そんな奥さんとエール交換をして、進んでいく。
それにしても、なんか暑い。
2017年、2023年大会と比較すれば、そこまでの暑さではないかなと思うものの、なんか熱が体にこもる感じがあるし、なんとも体が重くなってきている。
暑さに関しては、体を濡らして気化熱で冷やしていくしかない。暑さでテンパってがぶ飲みするとマーライオン一直線。この失敗で2017年は噴水のように吐いて馬越峠でリタイアした。
体が重いのも、少し歩きを混ぜたり、上半身のストレッチをしたりして、誤魔化し誤魔化し進んでいく。
後は、どんなにしんどくなっても「あ、それ想定内なんで」といなすことが重要。
これが出来るか出来ないかで、ネガティブに飲み込まれてしまうかどうかが決まる。
- 暑い、寒い、風?→「はい、どんな天気も想定内なんで。はれときどきぶたでも驚きませんが何か?」
- 疲れた?→「そりゃアンタ、100kmも走ろうとすれば疲れるよ。」
- 吐きそう?→「そりゃ飲み食いしまくって、走りまくってりゃそんなこともあるよ」
- 脚がいてえ?攣りそう?→「あはは。想定内でーす」
- つらい、やめたい?→「このまま走るのも辛いけど、諦めた方がもっと辛いよ」
岩本能史さんの「完全攻略ウルトラマラソン練習帳」に書いてあったけど、とにかく客観的に自分を見ること。これが重要になる。

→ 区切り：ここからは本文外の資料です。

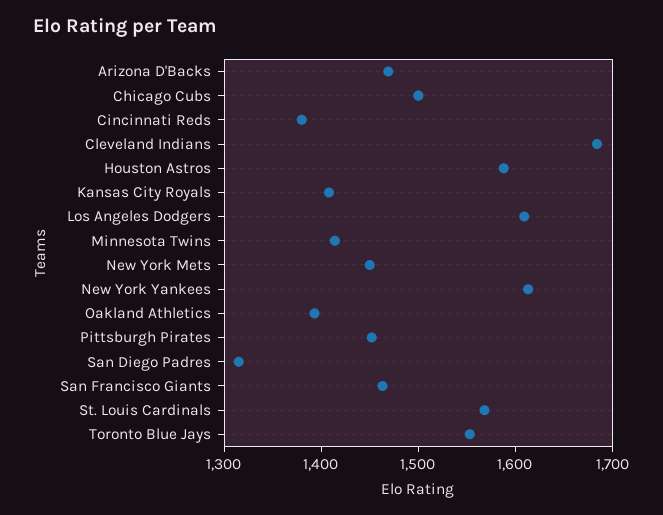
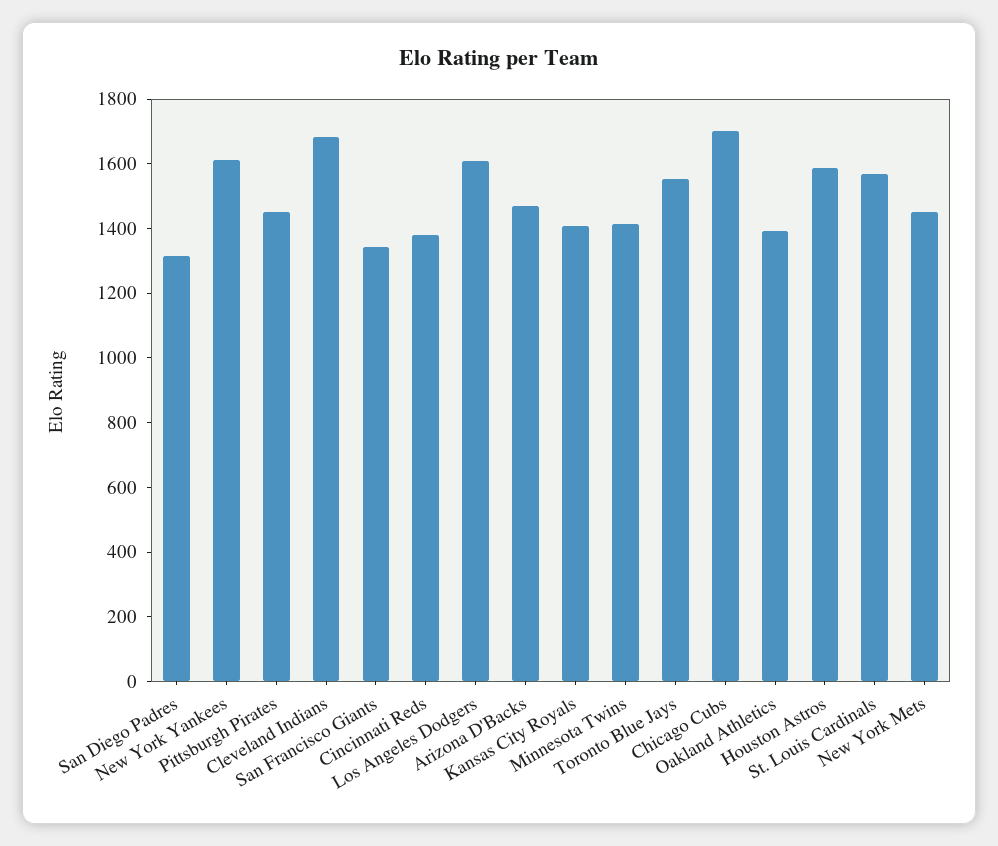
Chicago Cubs: 1500 -> 1700
San Francisco Giants: 1460 -> 1350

僕がDNFしてしまったり、レースで心が折れてしまう時は悪い方に入り込んでしまうことがほとんどだ。
自分のことを客観的に見る。
究極的には「どうせこのヒト、ゴールしたら全て忘れて楽しかったって言うんだから。」って思って自分を見るように心がけています。
客観的かつ冷静であることは本当に重要。
しかし、燃えるような気合いがないと前に進めないのも事実。
このいい匙加減をいつか、見つけたい。
自分の心身に起こる変化を今までの戦いで得た経験や知識で捌きつつ、どうにかこうにか前進を続け、ついに67.8km地点の南相木村役場エイドに到着した。

ここから馬越峠頂上までは登り基調。
そして、今回コース変更となった馬越峠のコースがついに牙をむく。
水を被って、果物頂いて、いざ馬越峠へ。